With respects to maggots the contrasts between screened and unscreened beds have been uniformly more conspicuous than those produced by the flea beetles. By means of tight frames and proper attachment of cloth injuries by maggots have been completely avoided. As shown by reports of the experiments during the different years, maggots began to appear during the latter part of May and radishes in open beds maturing during early June have frequently been too much infested with maggots to be marketable. Besides rendering roots less desirable for purposes of consumption there have also been losses due to actual destruction of seedlings. by maggots and retardation of growth and dwarfing of plants.

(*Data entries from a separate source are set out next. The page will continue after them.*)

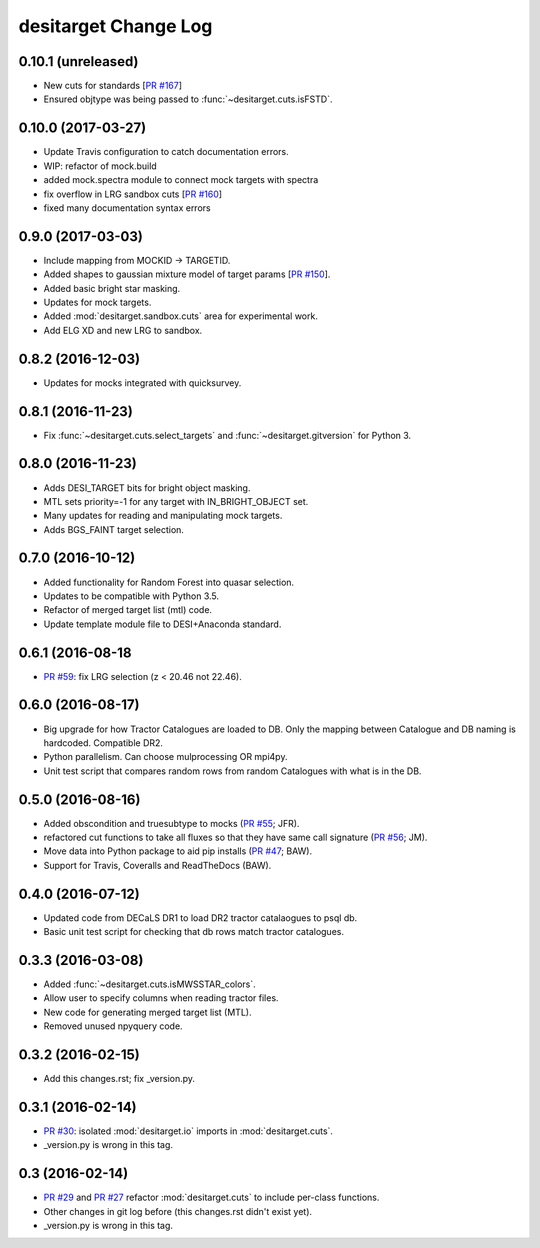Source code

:=====================
desitarget Change Log
=====================

0.10.1 (unreleased)
-------------------

* New cuts for standards [`PR #167`_]
* Ensured objtype was being passed to :func:`~desitarget.cuts.isFSTD`.

.. _`PR #167`: https://github.com/desihub/desitarget/pull/167

0.10.0 (2017-03-27)
-------------------

* Update Travis configuration to catch documentation errors.
* WIP: refactor of mock.build
* added mock.spectra module to connect mock targets with spectra
* fix overflow in LRG sandbox cuts [`PR #160`_]
* fixed many documentation syntax errors

.. _`PR #160`: https://github.com/desihub/desitarget/pull/160

0.9.0 (2017-03-03)
------------------

* Include mapping from MOCKID -> TARGETID.
* Added shapes to gaussian mixture model of target params [`PR #150`_].
* Added basic bright star masking.
* Updates for mock targets.
* Added :mod:`desitarget.sandbox.cuts` area for experimental work.
* Add ELG XD and new LRG to sandbox.

.. _`PR #150`: https://github.com/desihub/desitarget/pull/150

0.8.2 (2016-12-03)
------------------

* Updates for mocks integrated with quicksurvey.

0.8.1 (2016-11-23)
------------------

* Fix :func:`~desitarget.cuts.select_targets` and :func:`~desitarget.gitversion` for Python 3.

0.8.0 (2016-11-23)
------------------

* Adds DESI_TARGET bits for bright object masking.
* MTL sets priority=-1 for any target with IN_BRIGHT_OBJECT set.
* Many updates for reading and manipulating mock targets.
* Adds BGS_FAINT target selection.

0.7.0 (2016-10-12)
------------------

* Added functionality for Random Forest into quasar selection.
* Updates to be compatible with Python 3.5.
* Refactor of merged target list (mtl) code.
* Update template module file to DESI+Anaconda standard.

0.6.1 (2016-08-18
------------------

* `PR #59`_: fix LRG selection (z < 20.46 not 22.46).

.. _`PR #59`: https://github.com/desihub/desitarget/pull/59

0.6.0 (2016-08-17)
------------------

* Big upgrade for how Tractor Catalogues are loaded to DB. Only the mapping
  between Catalogue and DB naming is hardcoded. Compatible DR2.
* Python parallelism. Can choose mulprocessing OR mpi4py.
* Unit test script that compares random rows from random Catalogues with
  what is in the DB.

0.5.0 (2016-08-16)
------------------

* Added obscondition and truesubtype to mocks (`PR #55`_; JFR).
* refactored cut functions to take all fluxes so that they have same call
  signature (`PR #56`_; JM).
* Move data into Python package to aid pip installs (`PR #47`_; BAW).
* Support for Travis, Coveralls and ReadTheDocs (BAW).

.. _`PR #47`: https://github.com/desihub/desitarget/pull/47
.. _`PR #55`: https://github.com/desihub/desitarget/pull/55
.. _`PR #56`: https://github.com/desihub/desitarget/pull/56

0.4.0 (2016-07-12)
------------------

* Updated code from DECaLS DR1 to load DR2 tractor catalaogues to psql db.
* Basic unit test script for checking that db rows match tractor catalogues.

0.3.3 (2016-03-08)
------------------

* Added :func:`~desitarget.cuts.isMWSSTAR_colors`.
* Allow user to specify columns when reading tractor files.
* New code for generating merged target list (MTL).
* Removed unused npyquery code.

0.3.2 (2016-02-15)
------------------

* Add this changes.rst; fix _version.py.

0.3.1 (2016-02-14)
------------------

* `PR #30`_: isolated :mod:`desitarget.io` imports in :mod:`desitarget.cuts`.
* _version.py is wrong in this tag.

.. _`PR #30`: https://github.com/desihub/desitarget/pull/30

0.3 (2016-02-14)
----------------

* `PR #29`_ and `PR #27`_ refactor :mod:`desitarget.cuts` to include per-class
  functions.
* Other changes in git log before (this changes.rst didn't exist yet).
* _version.py is wrong in this tag.

.. _`PR #29`: https://github.com/desihub/desitarget/pull/29
.. _`PR #27`: https://github.com/desihub/desitarget/pull/27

INFLUENCE OF SCREENING ON OTHER PESTS.

As grown under screening radishes possess tender foliage and roots. The plants are thickly massed, and the large leaves cause considerable shading of both plants and the ground about them. Cheesecloth restricts air circulation and reduces the intensity of light. There is, as a rule, more moisture in the soil, as probably of the air also, and temperatures range higher than in open beds. As compared with the latter method of growing radishes, it would appear that conditions under screening are more favorable for the development and growth of damping-off and downy mildew (Peronospora parasitica Pers.). While the latter disease has in occasional years, especially during 1917, caused quite a little damage to cabbage seedlings in screened frames, no noticeable injury has so far been observed with radishes.

Of more importance to date than the foregoing diseases are certain species of slugs and millipedes which, during seasons when there are prolonged spells of cold, wet weather, have proven capable of causing quite a little damage.

Three species of slugs have been collected about radish beds which, through the courtesy of Dr. F. C. Baker of the N. Y. College of Forestry, were identified as Agriolimax agrestis Linné, Agriolimax campestris Binney and Limax maximus Linné. All are known to obtain subsistence from various plants, including vegetables, but A.